La Dernière Vague à la Tour-Panorama
Sur la planche
A la Friche, le roulis du stakepark, les trains qui glissent vers la mer et les remous continus du site offrent à l’exposition La Dernière Vague un écrin où tout prend sens, mettant l’art contemporain sous les feux de la rampe.
Au commencement était la vague. A peine entrés dans le deuxième étage de la Tour-Panorama, nous sommes happés dans le rouleau. Une terrible et sublime vague noire et blanche de l’artiste new-yorkais Robert Longo nous plonge dans le vif du sujet : comment art contemporain et sports de glisse s’inspirent et se nourrissent. Manifestation phare du festival This is (not) music, l’exposition réunit près de deux cents pièces de cinquante-huit artistes, offrant un éventail extrêmement riche de ce que l’interaction glisse/pratiques artistiques peut produire.

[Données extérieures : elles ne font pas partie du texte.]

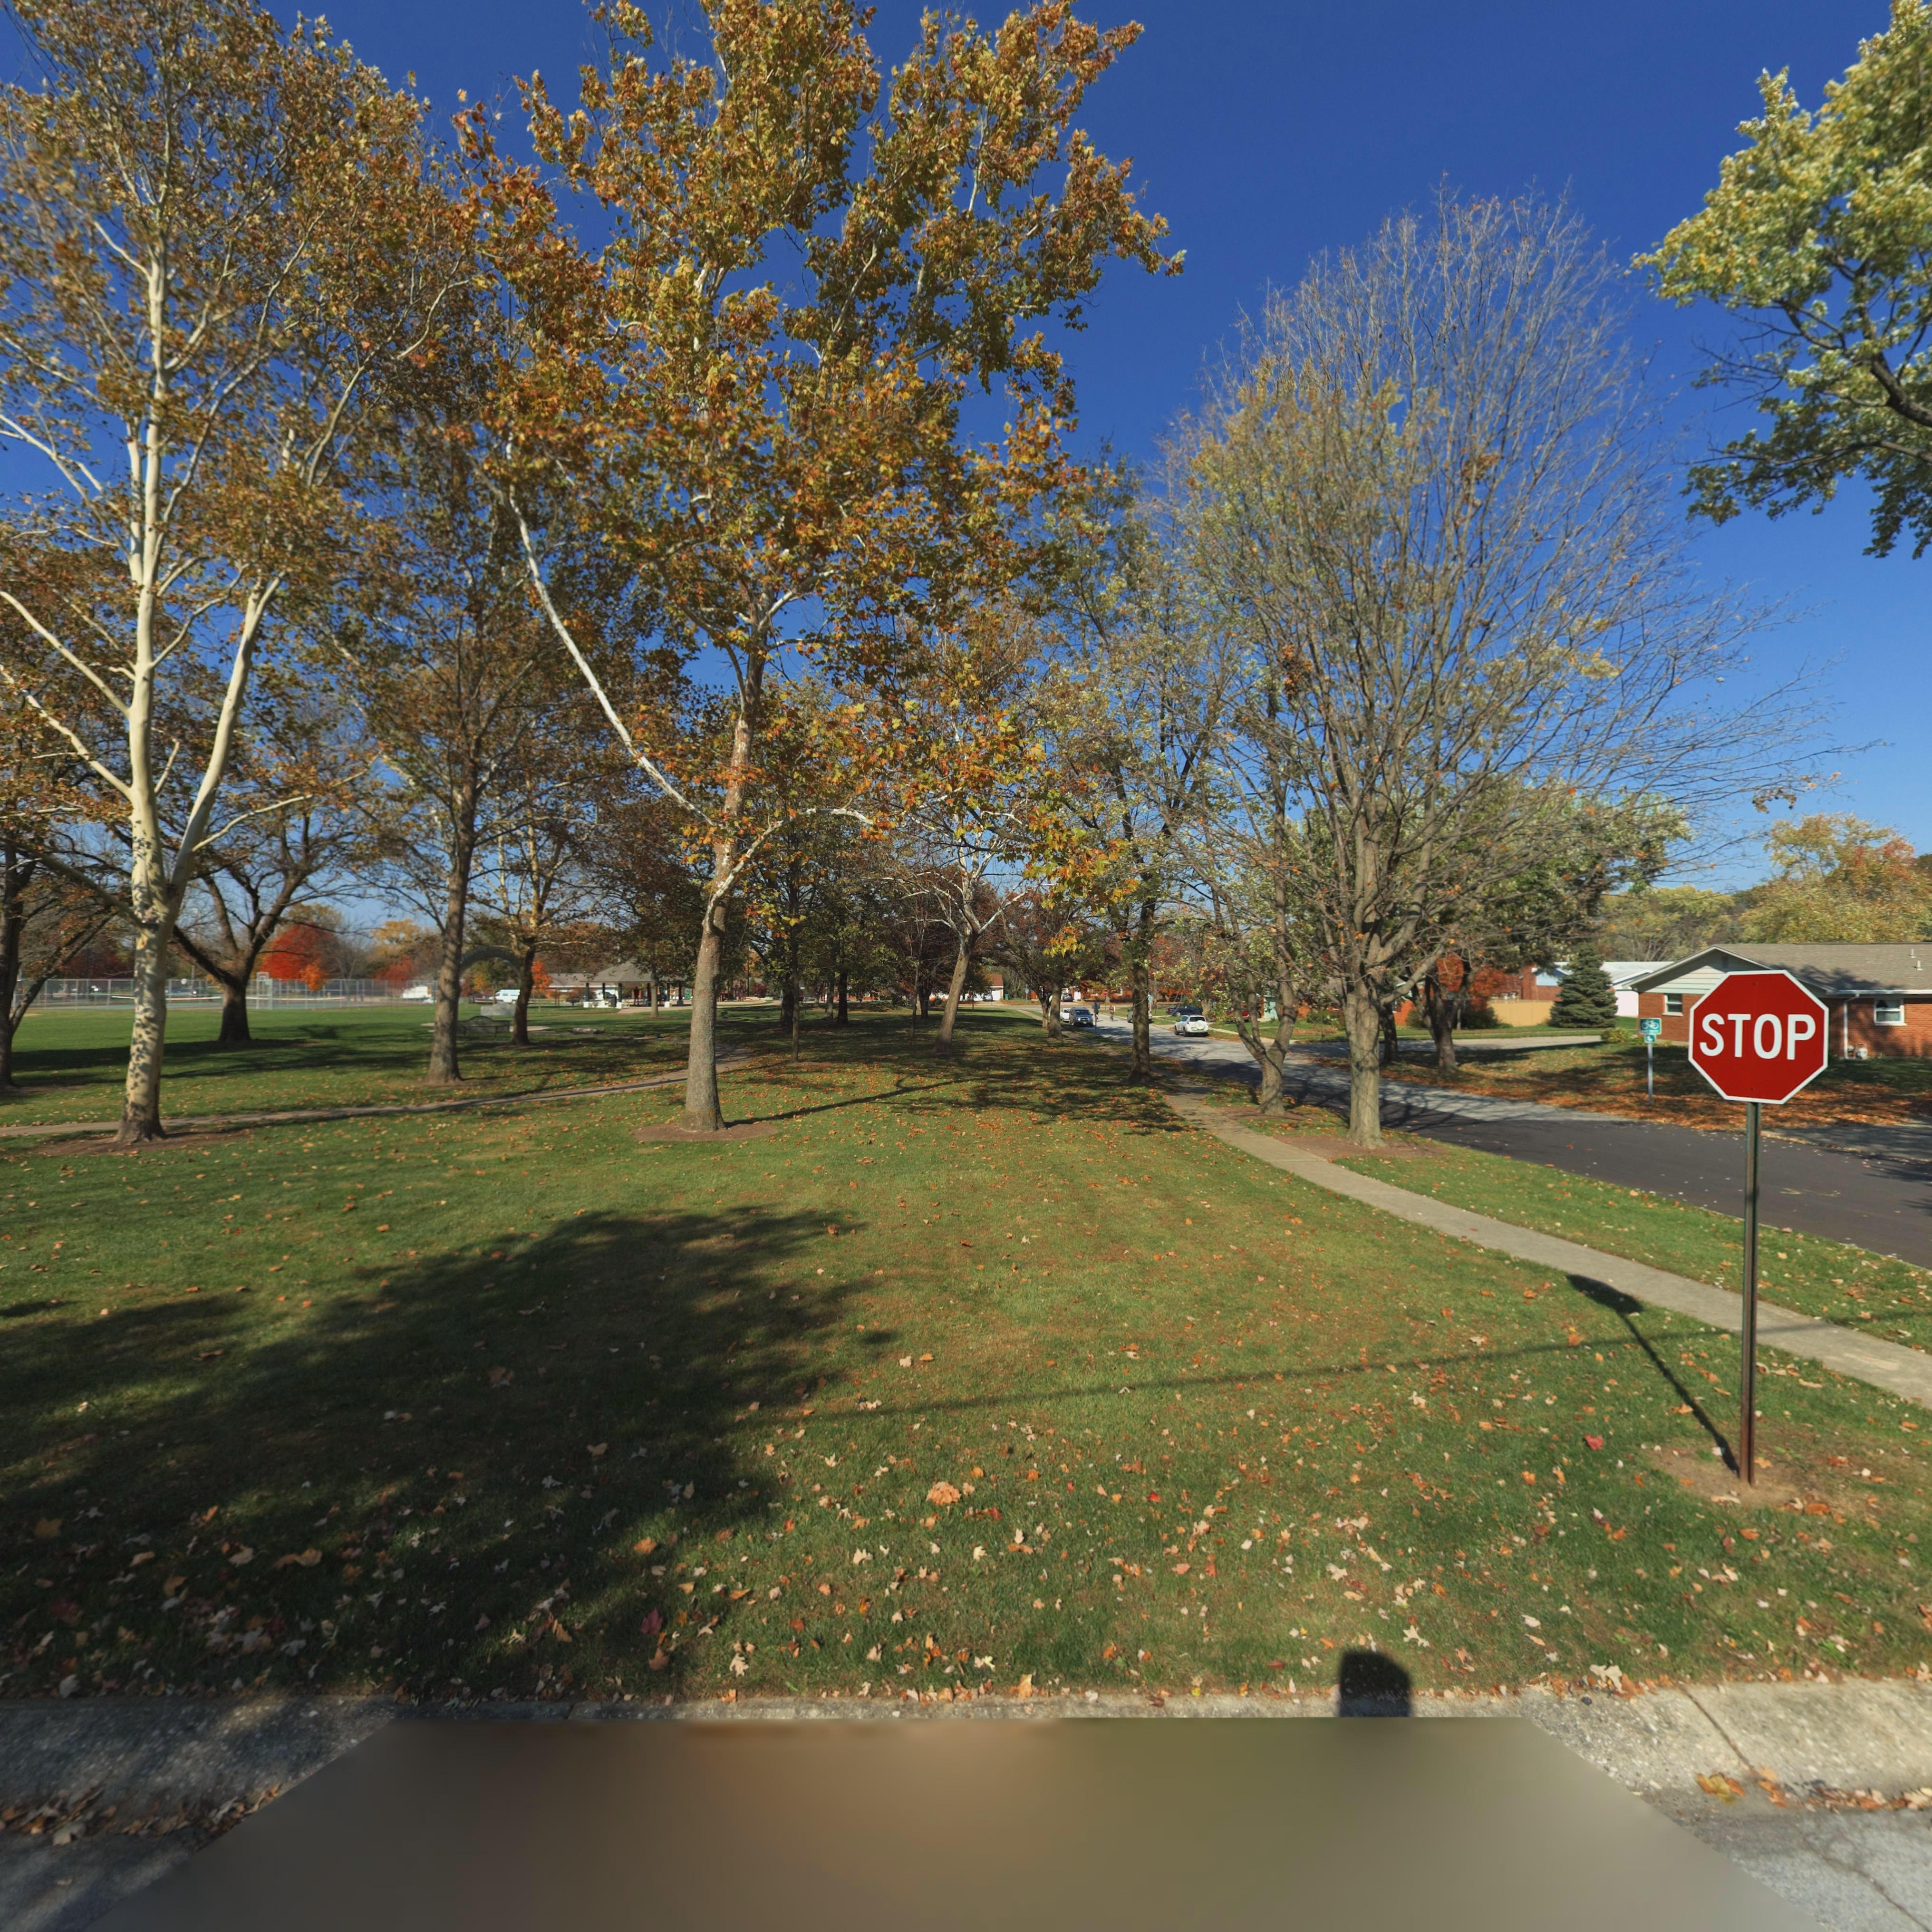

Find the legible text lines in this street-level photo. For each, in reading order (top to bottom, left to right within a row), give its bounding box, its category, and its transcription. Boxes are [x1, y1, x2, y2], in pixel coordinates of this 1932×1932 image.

[1697, 1009, 1819, 1063] None: STOP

Dans les grands volumes immaculés du nouveau lieu d’exposition se succèdent photographies, peintures et installations qui sentent bon la wax, les sprays des graffeurs et une certaine idée de la liberté. Parce que celui qui glisse est toujours en mouvement, il est libre de prendre la tangente. Culture urbaine du présent, l’exposition offre un retour sur la mémoire : les premiers surfs ne sont pas loin, réinterprétés par Olivier Millagou qui se demande sur quel support l’Européen surferait s’il n’avait pas eu connaissance de cette pratique du Pacifique, ou chez Gerard Decoster et la reconstitution de la Chambre du Collectionneur qui réunit une ribambelle d’objets cultes et indissociables des moments de gloire de cette culture urbaine. Plus loin, Raphael Zarka capte la mélancolie des rampes désaffectées, oubliées. Au fond d’une forêt, sous la neige, les ruines futures d’une histoire actuelle assurent son ancrage dans l’histoire universelle. Le skate s’offre du plaqué or bling bling chez Antoine Bouillot ou une courbe sensuelle et immaculée chez Luc Rolland, insufflant de l’érotisme dans une pratique parfois coupante. Pensée reprise sur les plateaux de skateboard de Madeleine Berkhemer, qui y peint des figures féminines sexy en accord avec la cambrure de la Harley Davidson customisée d’Olivier Mosset. Sous couvert d’un élan de jeunesse spontanée, on apprend que la glisse peut aussi être politique et révéler des problèmes sociétaux. Ainsi, dans son documentaire God went surfing with the Devil, Alexander Klein montre la volonté des surfeurs israéliens et palestiniens de partager les vagues, voire plus… En Ouganda, Yves Gross rapporte la détermination des skateurs à user du DIY pour construire le seul skatepark du pays. Fait de bric et de récupération, il constitue un espace qui appartient à ceux qui l’ont imaginé, revendiquant leur droit de rouler. Dans le Cube posé sur la terrasse, Hawai et Waikiki sont tout près : l’œuvre de David Bowen capte la houle du Pacifique et l’applique à une structure aérienne qui reprend le mouvement de la vague. On ressort de là les cheveux chargés d’embrun, de vent. Et avec l’envie de prendre le large.